In 1854, Viollet-le-Duc published his ten-volume work entitled Dictionnaire raisonné de l'architecture française du XIe au XVI siècle (Dictionary of French Architecture from the Eleventh to the Sixteenth Century). Drawing upon the studies and fine illustrations of sites Viollet-le-Duc had made during his various tours throughout France, this comprehensive text presented both his general understanding of Gothic architecture and his knowledge of particular buildings. Alphabetical entries detailed the specific elements of structure and decoration in individual monuments, and elucidated the more general topics of architectural forms and techniques. His interpretation of the Gothic relied upon an essentially cerebral view, in which the beauty of its architecture was founded upon a methodically rational approach to construction, rather than a concern for aesthetic or iconographical design. He claims that the impetus for Gothic architecture was the desire to build high vaults, and that the characteristically Gothic elements of a monument, both structural and decorative, developed out of functional necessity and the state of medieval building techniques and materials. In essence, form followed function.

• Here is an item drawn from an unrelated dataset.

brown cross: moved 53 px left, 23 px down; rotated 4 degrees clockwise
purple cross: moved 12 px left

During this time, Viollet-le-Duc also began to write a series of historical essays, which were compiled and published in the 1863 volume titled Entretiens sur l'architecture (Discourses on Architecture). In this work, he discusses three emergent models in the history of architecture: the Greek Doric temple, the complex structures of imperial Rome, and the Gothic cathedrals of medieval France. The Doric temple was conceived of as a purely rational approach to the organization of structure, in which each individual element was logically linked to its adjoining parts and to the overall structure, and in which the architecture itself was shaped by its method of construction instead of its general function as a building. In contrast, Roman architecture began with a set of functional necessities, which were solved through the arrangement of structural elements and spaces of varying size and shape, which were then overlaid with a "luxurious, but irrelevant veneer of Greek forms" (Hearn, 9). Viollet-le-Duc viewed Gothic architecture as a fusion of these two earlier models, and presented the Gothic cathedral as a wholly rational structure designed to fulfill a functional program, in this case, the liturgy. He also saw the French Renaissance chateau as carrying on this dual emphasis upon functionality and rational design, but vehemently opposed the neo-classical palaces and houses erected during the Baroque era, which he saw as appropriating symmetrical facades for purely aesthetic reasons, with little to no regard for the functional requirements and rationality of the structure. This emphasis upon function, rationality, and transparency in both structure and purpose, drawn from the medieval world, would ultimately serve as the basis for his conception of a modern architecture.
Renewed interest in preservation efforts has revived Viollet-le-Duc's theories of restoration and sparked a re-evaluation of his somewhat controversial modifications. Although his restorations have often been interpreted as arbitrary or unconventional, they were in fact guided by a strong desire to retain traces of both old and new, and to present the building as a site of change and adaptation, rather than as a static and immutable monument.